### Textauszug
★ ★ ★ ★
Am 26.03.2002 versandte der Berliner Beauftragte für Datenschutz und Informationsfreiheit ein Schreiben gegen den Rechteinhaber dieser Domain, in dem mit ultimativer Terminsetzung bis zum 12.04.2002 ein Verbot   benannter Inhalte auf der Website begehrt wurde. In diesem Schreiben erklärt sich die Berliner Behörde für in Bayern lebende Privatpersonen zuständig, obwohl kein Bezug mit einer Berliner Zuständigkeit angegeben wird. Unabhängig von der Unzuständigkeit wird im wesentlichen der Vorwurf erhoben, daß der eingetragene Rechteinhaber eine Datenbank selbst betreibt, die strafrechtliche Inhalte beinhaltet. Ein Nachweis für die Behauptung das eine Datenbank vom Domaininhaber selbst betrieben wird, wird nicht erbracht sondern nur vermutet. 

Zudem wird auf die § 43 und 44 des Bundesdatenschutzgesetzes verwiesen, obwohl der Behörde seit Jahren selbst bekannt ist, daß Datenbanken und Listenmaterial ehemaliger Mitarbeiter des MfS allgemein öffentlich zugänglich sind. Statt jedoch die  internationale Verbreitung der beanstandeten Daten anzuerkennen, werden zielgerichtet deutsche Mitverwender sowie eine DDR Suchmaschine ultimativ angemahnt. Damit unterstellt die Berliner Behörde wissentlich Straftatbestände die de facto keine sein können, denn öffentlich verfügbare Daten sind nicht strafbar zu stellen. Damit steht nicht Datenschutz, sondern selektive Zensur für die Bundesrepublik als vermutliche Maßgabe des Amtes im Raum. Sieht man auch von dieser Tatsache einmal ab, sollte man sich jedoch daran erinnern, daß der gleiche Mitarbeiter bereits in 2000 mit ähnlichem Ansinnen die Staatsanwaltschaft zur Ermittlung aufforderte, das Verfahren jedoch eingestellt werden musste. Nachdem zum 23.Mai 2001 eine Gesetzesänderung erfolgte, versucht der damals gescheiterte Beamte wiederum in Eigenermittlung und kritikwürdiger Auslegung einen strafbewehrten Vorwurf zu erheben.
★ ★ ★ ★
### Aufgabe 1
Schreiben Sie aus dem Textauszug wortgetreu ab: Beginnen Sie bei den Worten „Am 26.03.2002 versandte“ und hören Sie nach „sondern nur vermutet.“ auf.
### Aufgabe 2
Nennen Sie alle vollständigen Datumsangaben mit Tag, Monat und Jahr, die im Textauszug vorkommen.
### Aufgabe 3
Beantworten Sie anhand des Textauszugs:
(a) In welchem Bundesland leben die Privatpersonen, für die sich die Berliner Behörde zuständig erklärt?
(b) Auf welche Paragraphen welches Gesetzes wird verwiesen?
(c) Was geschah mit dem Verfahren, zu dem derselbe Mitarbeiter im Jahr 2000 die Staatsanwaltschaft aufforderte?
Die Datensätze werden zur Bearbeitung nicht benötigt.
★ ★ ★ ★
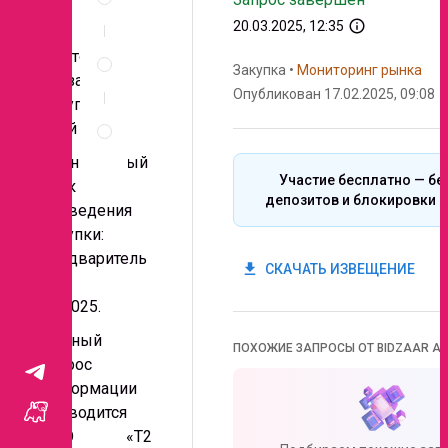
документы
info_outline
20.03.2025, 12:35
Спецификация
Место
по
Закупка
•
Мониторинг рынка
оказания
позициям
Опубликован 17.02.2025, 09:08
услуг: для
Правила
всей РФ
проведения
запроса
Планируемый
Участие бесплатно — бе
срок
депозитов и блокировки с
проведения
закупки:
предваритель
get_app
СКАЧАТЬ ИЗВЕЩЕНИЕ
но
03.2025.
Данный
ПОХОЖИЕ ЗАПРОСЫ ОТ BIDZAAR AI
запрос
информации
проводится
ООО «Т2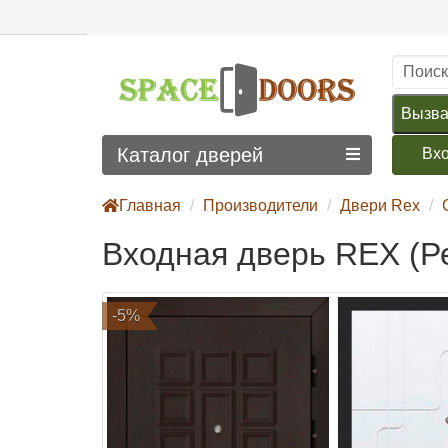
Вызва
Каталог дверей
Вх
Главная
Производители
Двери Rex
Входная дверь REX (Р
-5%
★ ★ ★ ★
### Lösung 1
Am 26.03.2002 versandte der Berliner Beauftragte für Datenschutz und Informationsfreiheit ein Schreiben gegen den Rechteinhaber dieser Domain, in dem mit ultimativer Terminsetzung bis zum 12.04.2002 ein Verbot   benannter Inhalte auf der Website begehrt wurde. In diesem Schreiben erklärt sich die Berliner Behörde für in Bayern lebende Privatpersonen zuständig, obwohl kein Bezug mit einer Berliner Zuständigkeit angegeben wird. Unabhängig von der Unzuständigkeit wird im wesentlichen der Vorwurf erhoben, daß der eingetragene Rechteinhaber eine Datenbank selbst betreibt, die strafrechtliche Inhalte beinhaltet. Ein Nachweis für die Behauptung das eine Datenbank vom Domaininhaber selbst betrieben wird, wird nicht erbracht sondern nur vermutet.

### Lösung 2
26.03.2002
12.04.2002
23. Mai 2001

### Lösung 3
(a) In Bayern.
(b) Auf die §§ 43 und 44 des Bundesdatenschutzgesetzes.
(c) Es musste eingestellt werden.